Our urgency is not just to renovate, but to reinvent this tribute to the greatest sport on earth. We’ll do this by attracting younger visitors with interactive exhibits and vivid media. Imagine children walking through the renovated Hall of Honors … by way of a technique theater encountering exhibits about heroic everyday Americans who became Olympic and NCAA wrestling legends. Touch-screen displays and movies will enable them to relive thousands of years beginning with the first Olympic Games held in Greece.

“We are excited to announce that we have raised $2.3 million toward the $3.4 million renovation of the Museum in Stillwater. We anticipate completing our funding drive for this initiative by the end of this year,” said Stan Zeamer, Chair of the Beyond the Walls Campaign Committee.

INITIATIVE II – Renovate the National Wrestling Hall of Fame Dan Gable Museum

The Dan Gable Museum in Waterloo, Iowa, is ready for a modern look. The focus will be on engaging children with interactive exhibits, artifacts and media. What will remain here is an impressive, existing outreach program that gathers hundreds of children annually from nearby communities to on-site wrestling clinics and programs, truly in the spirit of Dan Gable.

“We plan to upgrade the Dan Gable Museum with the same technology in Waterloo, Iowa that we have in our Stillwater facility. Iowa and Dan Gable are authentic to our sports heritage,” said Smith.

INITIATIVE III - Outreach

With this initiative, we take wrestling beyond the walls of our museums – way, way beyond the walls.
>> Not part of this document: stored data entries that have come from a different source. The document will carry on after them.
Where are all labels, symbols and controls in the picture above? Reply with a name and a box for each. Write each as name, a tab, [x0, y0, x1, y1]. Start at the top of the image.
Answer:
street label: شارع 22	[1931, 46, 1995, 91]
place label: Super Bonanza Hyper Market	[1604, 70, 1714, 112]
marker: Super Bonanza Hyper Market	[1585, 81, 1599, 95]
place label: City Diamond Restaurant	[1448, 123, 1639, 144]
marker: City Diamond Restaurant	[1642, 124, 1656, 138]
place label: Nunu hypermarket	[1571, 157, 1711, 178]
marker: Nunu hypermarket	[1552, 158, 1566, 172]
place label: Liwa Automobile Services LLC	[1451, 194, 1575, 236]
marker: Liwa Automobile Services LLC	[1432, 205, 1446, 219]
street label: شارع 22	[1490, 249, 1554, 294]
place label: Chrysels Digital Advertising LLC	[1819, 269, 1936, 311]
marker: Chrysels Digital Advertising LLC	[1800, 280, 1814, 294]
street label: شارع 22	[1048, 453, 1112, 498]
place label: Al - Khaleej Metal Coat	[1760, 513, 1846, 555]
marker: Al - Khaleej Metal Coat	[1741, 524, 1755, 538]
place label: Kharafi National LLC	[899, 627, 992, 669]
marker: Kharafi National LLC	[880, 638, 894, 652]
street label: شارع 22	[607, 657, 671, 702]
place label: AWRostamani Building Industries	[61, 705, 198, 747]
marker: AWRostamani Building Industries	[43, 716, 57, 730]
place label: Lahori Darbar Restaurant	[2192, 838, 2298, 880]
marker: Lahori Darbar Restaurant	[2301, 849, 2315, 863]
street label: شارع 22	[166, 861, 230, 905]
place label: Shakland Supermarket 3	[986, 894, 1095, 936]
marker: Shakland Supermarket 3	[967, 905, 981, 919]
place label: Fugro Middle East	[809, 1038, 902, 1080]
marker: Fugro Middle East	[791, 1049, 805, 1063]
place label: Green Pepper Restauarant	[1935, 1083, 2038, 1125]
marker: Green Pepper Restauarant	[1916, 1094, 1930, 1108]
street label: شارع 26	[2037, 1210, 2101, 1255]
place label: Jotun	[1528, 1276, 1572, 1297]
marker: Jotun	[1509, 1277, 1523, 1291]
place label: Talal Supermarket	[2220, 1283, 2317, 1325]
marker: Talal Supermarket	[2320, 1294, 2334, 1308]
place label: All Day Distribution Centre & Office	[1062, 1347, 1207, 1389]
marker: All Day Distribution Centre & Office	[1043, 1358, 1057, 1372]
We are going to digitize our museums – our photographs, our films, our records and written words and then broadcast it – all the riveting intensity of two interlocked wrestlers and all the inspiring stories of our champions into cyberspace so that anyone anywhere can tap into the rush of wrestling that has captured generations.

“We intend to fund this item by year end,” said Smith. “The focus on our renovation will be to incorporate digital technology into our visitor experience and package our sports heritage with new media so we can expand our outreach to target audiences everywhere.”

INITIATIVE IV - Mobile Museum

We will take the Hall of Fame on the road, spreading the word about wrestling on the back of a burly 18-wheeler. Interactive exhibits, live demonstrations and storytelling will be taken to audiences that we could not have reached before. Young and old wrestlers will be able to “weigh in” and see who they’d wrestle from a list of past champions in their division. The Mobile Museum will have its own interactive “trivial pursuits” for wrestling. The big-rig will also carry a set of mats so young people can watch demonstrations of hall of fame wrestlers and step on the mat themselves for a hint of the sport’s excitement.

“Our goal is to equip a mobile museum with a state of art visitor experience. A 52 foot big rig will take our sport’s heritage across the country over at least a three year period. We intend to secure the funds for this initiative by the end of 2012,” said Smith.

The leaders of the wrestling community have expressed support of these initiatives, and are excited about how they can impact the sport moving forward.

“Once these initiatives are funded and implemented, it will allow the National Wrestling Hall of Fame and Museum to reach over three million people around the country on an annual basis,” said Smith.